Never animate from scale(0)
/* Bad */
.entering { transform: scale(0); }

/* Good */
.entering {
  transform: scale(0.95);
  opacity: 0;
}

Origin-aware popovers

Popovers scale from their trigger. Modals keep transform-origin: center.

Origin-aware popovers
.popover {
  transform-origin: var(--radix-popover-content-transform-origin);
}

Stagger animations

When multiple elements enter together, stagger by 30–80ms between items.

Stagger animations
.item {
  opacity: 0;
  transform: translateY(8px);
  animation: fadeIn 300ms var(--ease-out) forwards;
}
.item:nth-child(1) { animation-delay: 0ms; }
.item:nth-child(2) { animation-delay: 50ms; }
.item:nth-child(3) { animation-delay: 100ms; }

Entry with @starting-style

Modern CSS entry animation without JavaScript.

Entry with @starting-style
.toast {
  opacity: 1;
  transform: translateY(0);
  transition: opacity 400ms ease, transform 400ms ease;

  @starting-style {
    opacity: 0;
    transform: translateY(100%);
  }
}

Asymmetric enter/exit

Deliberate actions are slow. System responses are fast.

Asymmetric enter/exit
/* Release: fast */
.overlay {
  transition: clip-path 200ms var(--ease-out);
}
/* Press: slow and deliberate */
.button:active .overlay {
  transition: clip-path 2s linear;
}

Performance

Rules to keep animations smooth at 60fps, even under load.

Only animate transform and opacity

These skip layout and paint, running on the GPU. Never animate padding, margin, height, or width.

Specify exact transition properties

Use "transition: transform 200ms ease-out" instead of "transition: all 300ms".

Prefer CSS animations over JS under load

CSS animations run off the main thread. JS animations drop frames when the browser is busy.

Gate hover animations

Use @media (hover: hover) and (pointer: fine) to prevent false hover on touch devices.

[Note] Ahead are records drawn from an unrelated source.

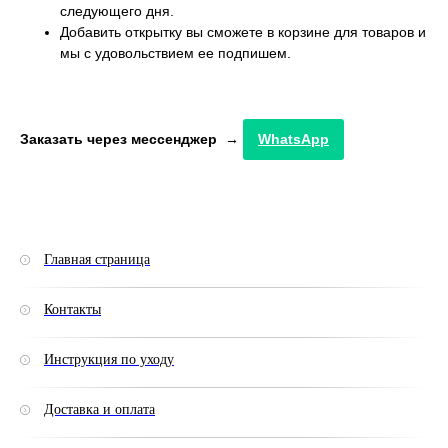
следующего дня.
Добавить открытку вы сможете в корзине для товаров и
мы с удовольствием ее подпишем.
Заказать через мессенджер →
WhatsApp
Главная страница
Контакты
Инструкция по уходу
Доставка и оплата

Respect prefers-reduced-motion

Reduced motion means fewer and gentler animations, not zero. Keep opacity and color transitions.

Review checklist

Common animation issues and their fixes. Use this when reviewing UI code.

BeforeAfterWhy
transition: all 300mstransition: transform 200ms var(--ease-out)Specify exact properties; avoid all
scale(0) entryscale(0.95); opacity: 0Nothing appears from nothing
ease-in on dropdownvar(--ease-out)ease-in feels sluggish
No :active on buttonscale(0.97) on :activeButtons must feel responsive
transform-origin: center on popoverRadix CSS variablePopovers scale from trigger
Duration > 300ms150–250msUI animations stay under 300ms
Hover without media query@media (hover: hover)Prevents false hover on touch
Keyframes on rapid elementCSS transitionsTransitions are interruptible

Guidelines

UI animations stay under 300ms

Faster animations make the entire app feel more responsive. A 180ms dropdown feels snappier than a 400ms one, even when the user can not articulate why.

Never animate keyboard-initiated actions

Keyboard shortcuts and command palette actions are repeated hundreds of times daily. Animation makes them feel slow and disconnected.

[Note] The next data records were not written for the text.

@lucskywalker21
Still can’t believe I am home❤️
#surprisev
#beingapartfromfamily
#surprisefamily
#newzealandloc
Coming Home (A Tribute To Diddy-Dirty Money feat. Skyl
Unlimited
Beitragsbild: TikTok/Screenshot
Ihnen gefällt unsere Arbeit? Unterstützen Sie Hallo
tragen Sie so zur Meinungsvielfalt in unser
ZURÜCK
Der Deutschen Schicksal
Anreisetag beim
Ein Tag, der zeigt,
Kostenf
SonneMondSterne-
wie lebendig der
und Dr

Use transitions for interruptible UI

CSS transitions retarget smoothly when interrupted. Keyframes restart from zero. For toasts, toggles, and rapidly-triggered elements, always prefer transitions.

Test animations with fresh eyes

Review animations the next day. Play them in slow motion or frame by frame to spot timing issues invisible at full speed.

Use this as a Claude skill

This page is also a Claude Code skill. The same guidance you read here is what the agent applies when it writes or reviews code — so the product stays consistent with what is documented.

fortiv-animation
How things move — easing, duration, and motion patterns

For everyone

Read this page before writing a marketing piece, a product screen, or any user-facing copy. It is the single source of truth for how Fortiv should look, feel, and sound.

For Claude Code

The skill lives at design/.claude/skills/animation.md and loads automatically when relevant. To invoke it explicitly, ask in plain language — for example:

Animate this popover following the animation skill
Review this transition against our animation guidelines
What easing and duration should this dropdown use?